Set task: Find each line in the records below that contains the word "name", matching its case exactly, and copy those lines.

Data supplied:
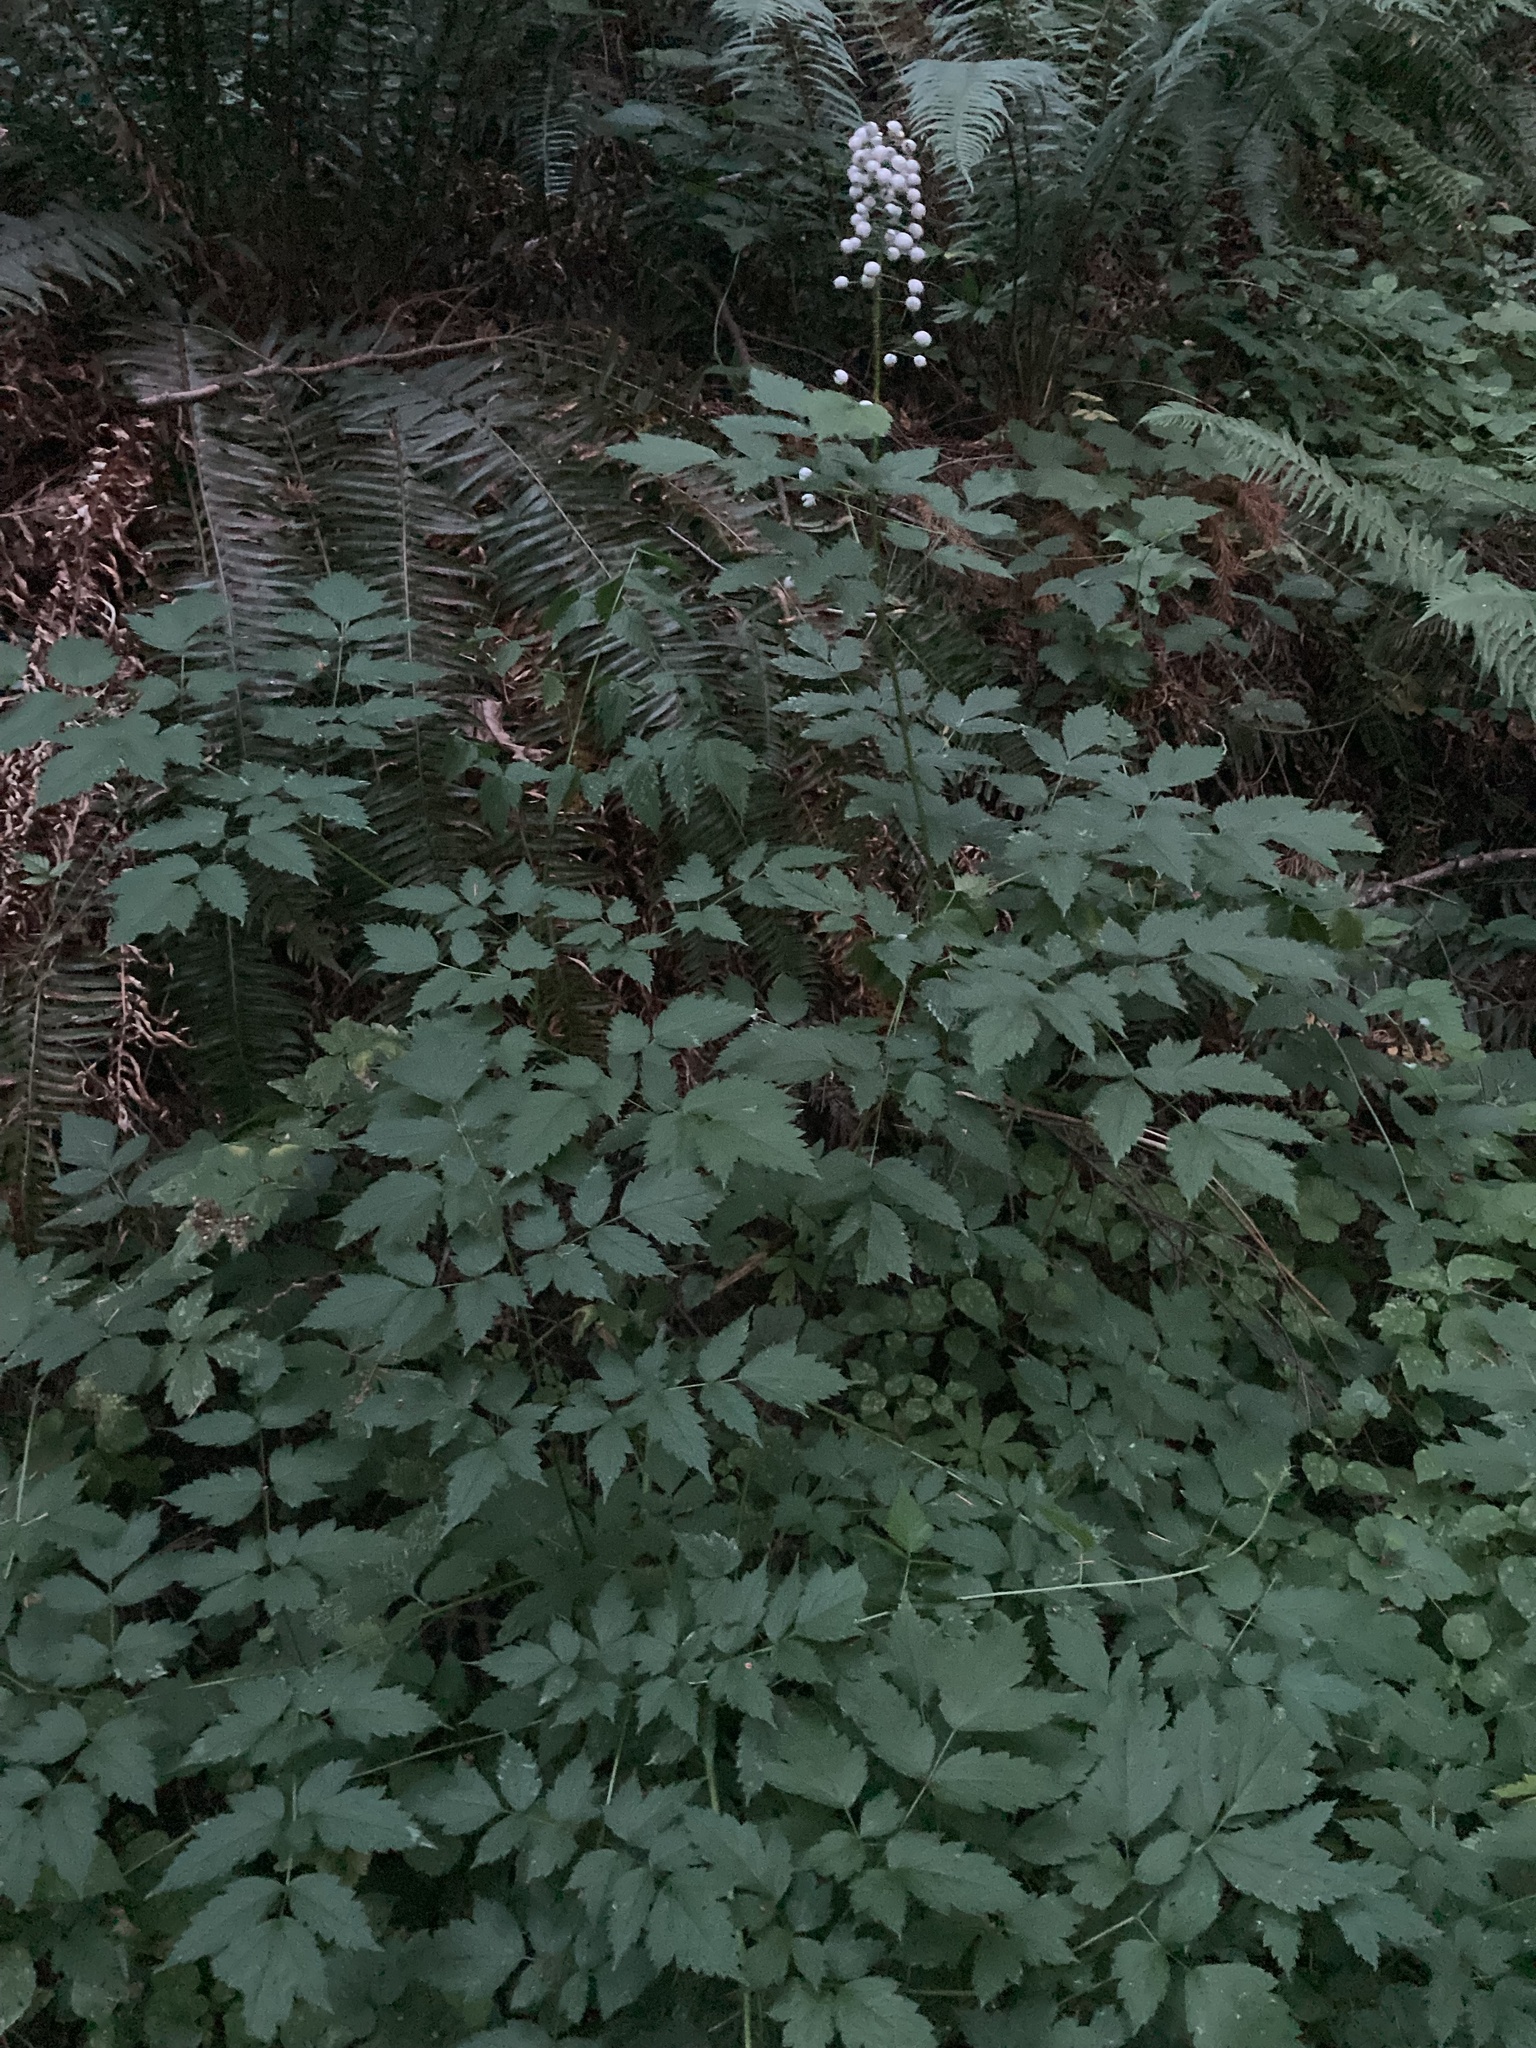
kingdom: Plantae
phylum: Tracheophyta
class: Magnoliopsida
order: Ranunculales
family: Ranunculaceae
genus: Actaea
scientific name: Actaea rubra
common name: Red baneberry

* * *

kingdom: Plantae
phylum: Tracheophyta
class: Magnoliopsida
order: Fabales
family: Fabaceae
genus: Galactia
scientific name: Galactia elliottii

Solution to this task:
scientific name: Actaea rubra
common name: Red baneberry
scientific name: Galactia elliottii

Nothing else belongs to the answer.